Boulder, CO – “I Miss The Road” – April 4, 1999

Perhaps it was naive to expect that I could catapult myself a thousand miles away, sing in front of hundreds, grow accustomed to strangers and strange beds, cope with peeing in cups and between cars, and return home unchanged.

Now I am depressed, mourning the person I was just over a month ago. I’m left curious about who I am now and what that will mean for my existing relationships. Kipp wants me to move in with him. That seems unwise and unlikely.

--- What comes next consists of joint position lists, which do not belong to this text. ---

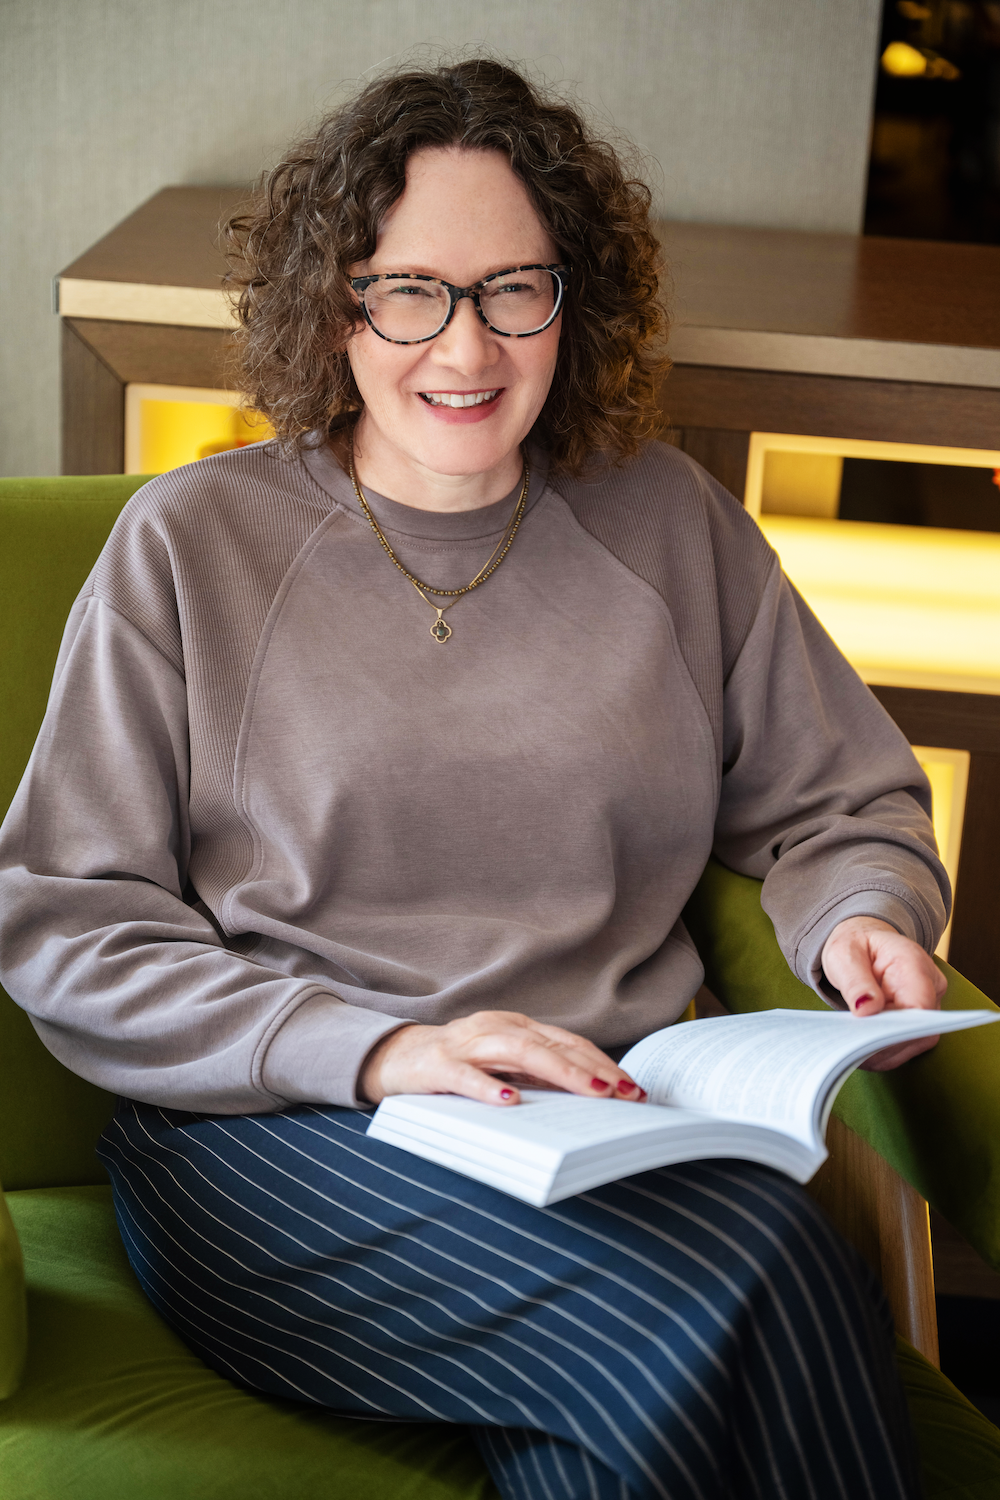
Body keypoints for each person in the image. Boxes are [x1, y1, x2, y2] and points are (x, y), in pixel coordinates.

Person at [0, 58, 950, 1500]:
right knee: (731, 1301)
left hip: (611, 1132)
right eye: (412, 290)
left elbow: (840, 798)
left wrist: (863, 917)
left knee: (764, 1275)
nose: (469, 346)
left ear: (575, 301)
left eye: (516, 288)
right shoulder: (191, 545)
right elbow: (66, 920)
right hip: (283, 1142)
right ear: (337, 304)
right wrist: (379, 1049)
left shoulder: (672, 524)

My bedroom at 6th and Pine in Boulder

I feel hollow. It’s Easter and I imagine my mom, at home on Martha’s Vineyard, hiding easter eggs and crying that Ben and I are on separate tours and not there to find them. The soft pink carpet under my feet feels like luxurious, alien moss as I wander to and from the bathroom. For the past four days at home, this has been the extent of my travels; my daily commute. I’ve been trying to find my land legs, but I’m trapped in a flannel cocoon, unable to lift my aluminum blinds to discern day from night. I find myself unable to return phone calls—even to close friends—much less meet up for coffee.

I guess I miss the road. I long for the novelty of waking up in a different hotel room each morning, the freedom to not make my bed. I yearn for midnight diners, shared laughter with Nisa in dimly lit green rooms, and gas station breakfasts. I miss the thrill of stage lights, the sensation of eyes upon me as I pour out a song, the intimate act of signing CDs, arms, and guitars. I miss the camaraderie of new friends, a cold beer on stage, the buzz of neon lights, and even the stench of Clorox battling the backdrop of smoke, spirits, spilled guts, and bad tunes. I miss the open road.  I miss my band.

My heart is heavy and my head is full of these soporific thoughts as I commute through alien moss from the bathroom back to my flannel haven.